At a press conference to announce the new changes, Ngugi Kiuna, RVR Steering Committee Chairman, was flanked by a medium-built, dark man whom he introduced as the new RVR Executive Chairman. Brown Ondego was not a new personality to the media; he previously headed the Kenya Ports Authority (KPA).

Capital Business sought to find out what the man is all about.
 
He is a Supply Planning Management and Operations expert, an alumnus of the London Business School and, as he confidently told me, he had helped turn around the KPA into a profitable parastatal.

“I have been in the shipping industry since 1974 when I joined McKenzie Kenya Limited as a management trainee where I rose through the ranks,” he continues. “In 1992, I was appointed the Managing Director at Mackenzie Holdings Company and in 1999 I was invited to help turnaround the KPA where I served for six years.”

Q: What have you been doing with yourself since leaving KPA?

A: After I left KPA, I joined MJ Group which owns Grain Bulk Handling, Great Lakes Services, Great Lakes Uganda Limited and many others. My responsibility has been to improve the efficiencies of existing operations, expand the business and re-craft and see whether we can employ new innovations in the way of doing things.

Q: What were some of the highlights in your career?

A: The one that really stands out for me is the involvement in the turn-around of the KPA. When I joined the Authority, it was ridden with Sh20 billion worth of debts including arrears in taxes, it was operating with an overdraft of Sh1 billion and in the kitty I only found Sh600 million. But within a period of one year, we were able to achieve financial turnaround and we were able to operate on our own cash flows. Within two years, we had retired the entire overdraft and by the time I left, we had paid Sh745 million in dividend and Sh15 billion in taxes and dealt with the liabilities.

* _EXTRACTED INFORMATION_:
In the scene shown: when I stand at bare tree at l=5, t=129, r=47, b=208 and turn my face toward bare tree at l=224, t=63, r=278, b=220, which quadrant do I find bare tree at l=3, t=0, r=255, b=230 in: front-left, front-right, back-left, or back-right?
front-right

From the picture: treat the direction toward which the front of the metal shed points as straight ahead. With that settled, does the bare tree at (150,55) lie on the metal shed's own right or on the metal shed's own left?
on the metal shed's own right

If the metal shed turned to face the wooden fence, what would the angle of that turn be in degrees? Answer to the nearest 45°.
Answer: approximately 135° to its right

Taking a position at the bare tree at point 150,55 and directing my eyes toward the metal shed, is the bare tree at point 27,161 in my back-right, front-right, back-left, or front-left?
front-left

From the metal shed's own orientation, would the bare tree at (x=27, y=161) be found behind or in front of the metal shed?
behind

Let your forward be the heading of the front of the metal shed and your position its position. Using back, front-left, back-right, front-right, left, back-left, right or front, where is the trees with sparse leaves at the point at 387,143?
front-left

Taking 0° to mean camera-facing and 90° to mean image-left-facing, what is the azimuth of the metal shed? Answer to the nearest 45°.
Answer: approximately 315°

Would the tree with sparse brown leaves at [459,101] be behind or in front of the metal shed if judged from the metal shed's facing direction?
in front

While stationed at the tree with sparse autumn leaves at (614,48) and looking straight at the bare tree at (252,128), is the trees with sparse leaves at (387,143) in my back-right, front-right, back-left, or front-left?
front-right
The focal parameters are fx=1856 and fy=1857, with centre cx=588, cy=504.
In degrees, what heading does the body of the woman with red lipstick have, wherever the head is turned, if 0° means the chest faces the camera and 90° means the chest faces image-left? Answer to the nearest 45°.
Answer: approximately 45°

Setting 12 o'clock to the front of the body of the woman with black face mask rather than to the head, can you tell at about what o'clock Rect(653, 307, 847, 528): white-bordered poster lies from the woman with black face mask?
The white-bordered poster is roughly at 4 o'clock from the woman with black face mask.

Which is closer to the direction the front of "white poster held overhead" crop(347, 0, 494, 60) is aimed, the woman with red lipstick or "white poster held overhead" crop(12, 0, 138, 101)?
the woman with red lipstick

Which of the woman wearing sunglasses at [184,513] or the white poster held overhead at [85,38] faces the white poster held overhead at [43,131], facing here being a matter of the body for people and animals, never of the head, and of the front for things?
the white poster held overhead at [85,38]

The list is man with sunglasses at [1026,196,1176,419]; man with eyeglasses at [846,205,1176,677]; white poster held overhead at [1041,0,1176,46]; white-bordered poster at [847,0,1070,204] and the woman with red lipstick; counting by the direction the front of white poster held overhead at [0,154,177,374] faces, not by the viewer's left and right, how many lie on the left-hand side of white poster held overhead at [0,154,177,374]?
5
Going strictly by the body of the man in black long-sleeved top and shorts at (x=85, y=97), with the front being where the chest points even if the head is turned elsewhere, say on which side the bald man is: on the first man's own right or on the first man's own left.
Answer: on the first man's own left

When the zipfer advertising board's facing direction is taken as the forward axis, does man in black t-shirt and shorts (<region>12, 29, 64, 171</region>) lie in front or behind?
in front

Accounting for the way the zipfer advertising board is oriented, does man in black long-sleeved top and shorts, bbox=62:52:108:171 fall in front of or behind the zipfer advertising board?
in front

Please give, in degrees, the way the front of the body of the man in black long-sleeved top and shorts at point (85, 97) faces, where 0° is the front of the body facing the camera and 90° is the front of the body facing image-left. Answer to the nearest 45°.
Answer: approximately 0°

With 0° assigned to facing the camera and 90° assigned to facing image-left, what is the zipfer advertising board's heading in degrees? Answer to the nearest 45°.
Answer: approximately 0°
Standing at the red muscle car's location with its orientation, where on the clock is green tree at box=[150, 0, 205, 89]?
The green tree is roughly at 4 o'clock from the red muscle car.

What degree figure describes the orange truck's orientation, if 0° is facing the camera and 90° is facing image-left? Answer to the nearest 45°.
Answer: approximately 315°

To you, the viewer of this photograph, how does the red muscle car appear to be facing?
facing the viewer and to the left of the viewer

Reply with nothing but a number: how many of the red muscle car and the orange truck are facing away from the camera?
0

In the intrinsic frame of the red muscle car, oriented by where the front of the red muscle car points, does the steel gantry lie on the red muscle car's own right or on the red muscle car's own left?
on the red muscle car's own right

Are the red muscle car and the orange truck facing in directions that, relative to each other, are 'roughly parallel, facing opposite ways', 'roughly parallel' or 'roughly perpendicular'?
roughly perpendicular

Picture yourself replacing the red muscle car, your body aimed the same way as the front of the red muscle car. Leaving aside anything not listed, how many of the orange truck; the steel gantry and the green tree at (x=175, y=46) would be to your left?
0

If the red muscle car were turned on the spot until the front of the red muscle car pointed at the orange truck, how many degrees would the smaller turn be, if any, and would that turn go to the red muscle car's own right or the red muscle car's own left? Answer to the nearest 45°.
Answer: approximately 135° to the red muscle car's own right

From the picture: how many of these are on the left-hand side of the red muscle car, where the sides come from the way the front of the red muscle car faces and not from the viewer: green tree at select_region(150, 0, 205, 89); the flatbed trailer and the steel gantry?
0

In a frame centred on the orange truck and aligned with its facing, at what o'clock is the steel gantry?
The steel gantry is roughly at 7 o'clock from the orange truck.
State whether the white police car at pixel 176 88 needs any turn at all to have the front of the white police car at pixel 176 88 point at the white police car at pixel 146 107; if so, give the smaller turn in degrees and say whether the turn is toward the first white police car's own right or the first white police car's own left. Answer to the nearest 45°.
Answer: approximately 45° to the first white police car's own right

* _TASK ITEM 1_: Which sums in shillings does the interview with Brown Ondego give about his time at the KPA? List each one with what it refers to.
* _TASK ITEM 2_:
Answer these questions from the interview with Brown Ondego:
(a) Who introduced him as the new RVR Executive Chairman?
(b) Which company did he join in 1974, and in what position?
(c) Which group did he join after leaving the KPA?

* _EXERCISE RESULT 1_:
- Sh20 billion: the debts, including tax arrears, the KPA had when he joined
- Sh1 billion: the overdraft it was operating with
- Sh600 million: the amount he found in the kitty
- Sh745 million: dividend paid by the time he left
- Sh15 billion: taxes paid by the time he left

* _EXERCISE RESULT 2_:
(a) Ngugi Kiuna, the RVR Steering Committee Chairman
(b) McKenzie Kenya Limited, as a management trainee
(c) MJ Group